WHAT THIS TASK INVOLVES.
Carry on the forum thread about cold smoking cheese in an electric smoker from the point where it stops.

TEXT UNDER STUDY.

- Opening Delimiter -

# First cheese smoke with mes, Q-view



## njfoses (Dec 16, 2012)

Tried my hand at cold smoking cheese today in my mes 30 with amnps and maple pellets.  Temp here in NJ is about 50 deg, little wind.  I used 2 frozen water bottles and smoker temp was between 77-82 deg during the smoke according to my mav 732.  I used xtra sharp chedddar, white cheddar, horseradish cheddar, pepperjack, and fresh mozz.  Smoked for about 2 hours then vac sealed in the fridge.  Im going to try and wait 4 weeks before tasting.  I did taste a a slice of the fresh mozz and it was pretty good but could use some mellowing time as well.  Next time i smoke fresh mozz i will leave uncovered in the fridge for a day or two before smoking to firm up a bit as i had a tiny bit melt.  I will also use 4 ice bottles instead of 2.  Thanks for looking!

Before the smoke.













IMAG0123.jpg



__ njfoses
__ Dec 16, 2012






Smoker setup.













IMAG0124.jpg



__ njfoses
__ Dec 16, 2012






Had to smoke at front of garage due to threat of rain.  I use my wife's android tablet to create a google + video hangout with my laptop.  This allows me to monitor the smoke on my laptop in the living room.

- Closing Delimiter -

(Extracted page text data)

- Opening Delimiter -

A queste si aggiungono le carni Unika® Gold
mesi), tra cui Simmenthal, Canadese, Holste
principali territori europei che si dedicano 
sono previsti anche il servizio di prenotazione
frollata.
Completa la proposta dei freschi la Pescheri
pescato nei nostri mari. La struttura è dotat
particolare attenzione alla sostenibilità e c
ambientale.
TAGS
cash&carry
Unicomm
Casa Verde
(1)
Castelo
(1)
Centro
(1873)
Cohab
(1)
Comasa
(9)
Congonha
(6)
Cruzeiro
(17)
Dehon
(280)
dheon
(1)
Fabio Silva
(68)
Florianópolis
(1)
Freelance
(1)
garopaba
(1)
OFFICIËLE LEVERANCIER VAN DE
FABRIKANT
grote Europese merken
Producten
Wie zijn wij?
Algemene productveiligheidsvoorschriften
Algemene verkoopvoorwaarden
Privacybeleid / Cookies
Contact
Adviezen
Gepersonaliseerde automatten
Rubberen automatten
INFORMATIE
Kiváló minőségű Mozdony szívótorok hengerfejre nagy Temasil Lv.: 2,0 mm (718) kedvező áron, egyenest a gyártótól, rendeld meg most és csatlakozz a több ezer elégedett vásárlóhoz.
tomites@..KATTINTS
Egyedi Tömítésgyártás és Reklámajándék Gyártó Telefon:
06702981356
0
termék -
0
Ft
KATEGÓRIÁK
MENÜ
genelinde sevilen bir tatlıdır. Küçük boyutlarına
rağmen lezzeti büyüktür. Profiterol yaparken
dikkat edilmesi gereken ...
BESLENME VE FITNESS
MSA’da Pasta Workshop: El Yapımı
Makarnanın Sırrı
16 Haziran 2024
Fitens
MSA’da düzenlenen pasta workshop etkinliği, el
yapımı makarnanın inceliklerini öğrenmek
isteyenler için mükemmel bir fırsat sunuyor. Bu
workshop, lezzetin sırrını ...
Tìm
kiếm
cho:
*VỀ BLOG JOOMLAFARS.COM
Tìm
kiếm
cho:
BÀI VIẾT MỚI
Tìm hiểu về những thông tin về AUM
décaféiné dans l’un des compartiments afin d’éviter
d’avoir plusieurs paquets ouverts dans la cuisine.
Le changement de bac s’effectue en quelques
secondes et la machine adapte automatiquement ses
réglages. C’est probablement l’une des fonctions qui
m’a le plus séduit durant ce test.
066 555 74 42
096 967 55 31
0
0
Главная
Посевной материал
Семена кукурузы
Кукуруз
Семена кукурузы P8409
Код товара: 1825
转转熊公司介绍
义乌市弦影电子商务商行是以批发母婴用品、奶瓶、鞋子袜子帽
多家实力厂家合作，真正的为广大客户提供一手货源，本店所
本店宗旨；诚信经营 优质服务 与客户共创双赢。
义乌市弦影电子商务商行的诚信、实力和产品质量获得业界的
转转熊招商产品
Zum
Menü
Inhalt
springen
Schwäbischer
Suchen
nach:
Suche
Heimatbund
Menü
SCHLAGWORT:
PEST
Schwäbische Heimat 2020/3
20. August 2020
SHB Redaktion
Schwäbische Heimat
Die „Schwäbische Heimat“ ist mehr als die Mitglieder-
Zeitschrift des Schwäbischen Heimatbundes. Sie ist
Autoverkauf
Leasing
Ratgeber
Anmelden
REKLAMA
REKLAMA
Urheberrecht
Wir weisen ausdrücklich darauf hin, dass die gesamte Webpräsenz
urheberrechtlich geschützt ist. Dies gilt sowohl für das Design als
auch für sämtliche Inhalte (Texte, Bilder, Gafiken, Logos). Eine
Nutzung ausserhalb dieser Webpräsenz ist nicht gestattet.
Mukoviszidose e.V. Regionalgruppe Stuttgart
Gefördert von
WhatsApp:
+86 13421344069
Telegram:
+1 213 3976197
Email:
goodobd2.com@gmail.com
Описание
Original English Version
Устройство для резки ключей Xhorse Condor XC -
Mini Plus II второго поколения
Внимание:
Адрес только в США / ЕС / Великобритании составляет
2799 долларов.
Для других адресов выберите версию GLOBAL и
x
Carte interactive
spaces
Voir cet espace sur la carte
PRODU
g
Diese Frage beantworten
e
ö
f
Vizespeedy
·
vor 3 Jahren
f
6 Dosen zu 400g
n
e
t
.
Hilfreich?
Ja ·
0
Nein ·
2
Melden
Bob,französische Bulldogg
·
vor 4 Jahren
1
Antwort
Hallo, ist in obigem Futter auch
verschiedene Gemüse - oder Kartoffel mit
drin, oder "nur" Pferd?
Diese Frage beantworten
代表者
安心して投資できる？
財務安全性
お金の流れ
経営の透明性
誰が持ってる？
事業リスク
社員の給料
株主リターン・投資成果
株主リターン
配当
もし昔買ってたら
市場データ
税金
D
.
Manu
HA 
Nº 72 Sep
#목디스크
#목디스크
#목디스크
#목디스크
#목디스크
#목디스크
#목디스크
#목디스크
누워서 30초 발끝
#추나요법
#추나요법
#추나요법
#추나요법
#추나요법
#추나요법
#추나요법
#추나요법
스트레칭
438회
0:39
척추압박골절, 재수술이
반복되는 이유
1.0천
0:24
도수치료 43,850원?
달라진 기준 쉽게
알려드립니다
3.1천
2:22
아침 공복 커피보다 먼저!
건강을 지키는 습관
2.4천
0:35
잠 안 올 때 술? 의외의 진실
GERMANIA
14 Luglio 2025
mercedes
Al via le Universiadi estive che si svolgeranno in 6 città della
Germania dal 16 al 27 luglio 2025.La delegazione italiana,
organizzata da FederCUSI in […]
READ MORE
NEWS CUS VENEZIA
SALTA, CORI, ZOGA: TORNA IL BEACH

- Closing Delimiter -

WRITTEN REPLY.
IMAG0126.jpg



__ njfoses
__ Dec 16, 2012






Finished product.













IMAG0127.jpg



__ njfoses
__ Dec 16, 2012


----------



## driedstick (Dec 17, 2012)

Very nice now the long dredded wait, 2 weeks will seem forever IMOH. like the the way you monitered it. I usually have to stay out there and just watch it and have a beer or two or tree or4 no more thouLOL


----------



## zahlgren (Dec 31, 2012)




----------



## njfoses (Jan 6, 2013)

Tore into the horseradish cheddar today.  Great smoky flavor and the smoke seemed to really bring out the horseradish taste.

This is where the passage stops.